**EXERCISE PROMPT:** Where in the data below does the word "github" appear? Copy every line that has it.
DATA IN THIS EXERCISE: Begin
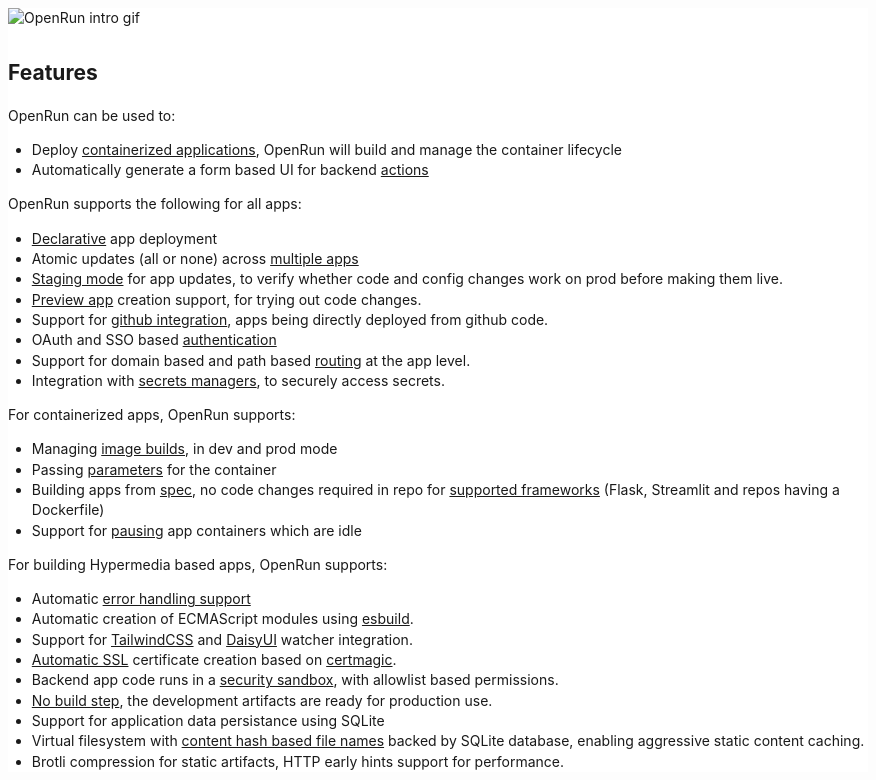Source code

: <img alt="OpenRun intro gif" src="https://openrun.dev/intro_dark_small.gif"/>

## Features

OpenRun can be used to:

- Deploy [containerized applications](https://openrun.dev/docs/container/overview/), OpenRun will build and manage the container lifecycle
- Automatically generate a form based UI for backend [actions](https://openrun.dev/docs/actions/)

OpenRun supports the following for all apps:

- [Declarative](https://openrun.dev/docs/applications/overview/#declarative-app-management) app deployment
- Atomic updates (all or none) across [multiple apps](https://openrun.dev/docs/applications/overview/#glob-pattern)
- [Staging mode](https://openrun.dev/docs/applications/lifecycle/#staging-apps) for app updates, to verify whether code and config changes work on prod before making them live.
- [Preview app](https://openrun.dev/docs/applications/lifecycle/#preview-apps) creation support, for trying out code changes.
- Support for [github integration](https://openrun.dev/docs/configuration/security/#private-repository-access), apps being directly deployed from github code.
- OAuth and SSO based [authentication](https://openrun.dev/docs/configuration/authentication/#oauth-authentication)
- Support for domain based and path based [routing](https://openrun.dev/docs/applications/routing/#request-routing) at the app level.
- Integration with [secrets managers](https://openrun.dev/docs/configuration/secrets/), to securely access secrets.

For containerized apps, OpenRun supports:

- Managing [image builds](https://openrun.dev/docs/quickstart/#containerized-applications), in dev and prod mode
- Passing [parameters](https://openrun.dev/docs/develop/#app-parameters) for the container
- Building apps from [spec](https://openrun.dev/docs/develop/#building-apps-from-spec), no code changes required in repo for [supported frameworks](https://github.com/openrundev/appspecs) (Flask, Streamlit and repos having a Dockerfile)
- Support for [pausing](https://openrun.dev/docs/container/config/) app containers which are idle

For building Hypermedia based apps, OpenRun supports:

- Automatic [error handling support](https://openrun.dev/docs/plugins/overview/#automatic-error-handling)
- Automatic creation of ECMAScript modules using [esbuild](https://esbuild.github.io/).
- Support for [TailwindCSS](https://tailwindcss.com/) and [DaisyUI](https://daisyui.com/) watcher integration.
- [Automatic SSL](https://openrun.dev/docs/configuration/networking/#enable-automatic-signed-certificate) certificate creation based on [certmagic](https://github.com/caddyserver/certmagic).
- Backend app code runs in a [security sandbox](https://openrun.dev/docs/applications/appsecurity/#security-model), with allowlist based permissions.
- [No build step](https://openrun.dev/docs/develop/#app-lifecycle), the development artifacts are ready for production use.
- Support for application data persistance using SQLite
- Virtual filesystem with [content hash based file names](https://openrun.dev/docs/develop/templates/#static-function) backed by SQLite database, enabling aggressive static content caching.
- Brotli compression for static artifacts, HTTP early hints support for performance.
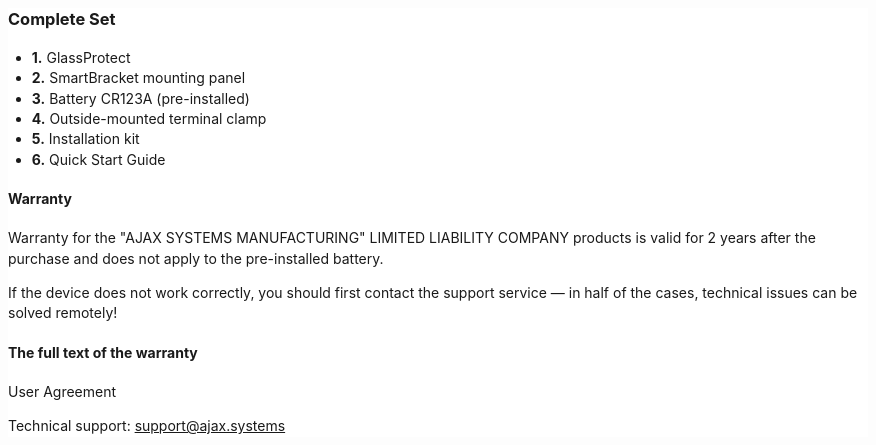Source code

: ### Complete Set

- **1.** GlassProtect
- **2.** SmartBracket mounting panel
- **3.** Battery CR123A (pre-installed)
- **4.** Outside-mounted terminal clamp
- **5.** Installation kit
- **6.** Quick Start Guide

#### Warranty

Warranty for the "AJAX SYSTEMS MANUFACTURING" LIMITED LIABILITY COMPANY products is valid for 2 years after the purchase and does not apply to the pre-installed battery.

If the device does not work correctly, you should first contact the support service — in half of the cases, technical issues can be solved remotely!

#### The full text of the warranty

User Agreement

Technical support: support@ajax.systems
DATA IN THIS EXERCISE: End
**WORKED SOLUTION:**
- Support for [github integration](https://openrun.dev/docs/configuration/security/#private-repository-access), apps being directly deployed from github code.
- Building apps from [spec](https://openrun.dev/docs/develop/#building-apps-from-spec), no code changes required in repo for [supported frameworks](https://github.com/openrundev/appspecs) (Flask, Streamlit and repos having a Dockerfile)
- Automatic creation of ECMAScript modules using [esbuild](https://esbuild.github.io/).
- [Automatic SSL](https://openrun.dev/docs/configuration/networking/#enable-automatic-signed-certificate) certificate creation based on [certmagic](https://github.com/caddyserver/certmagic).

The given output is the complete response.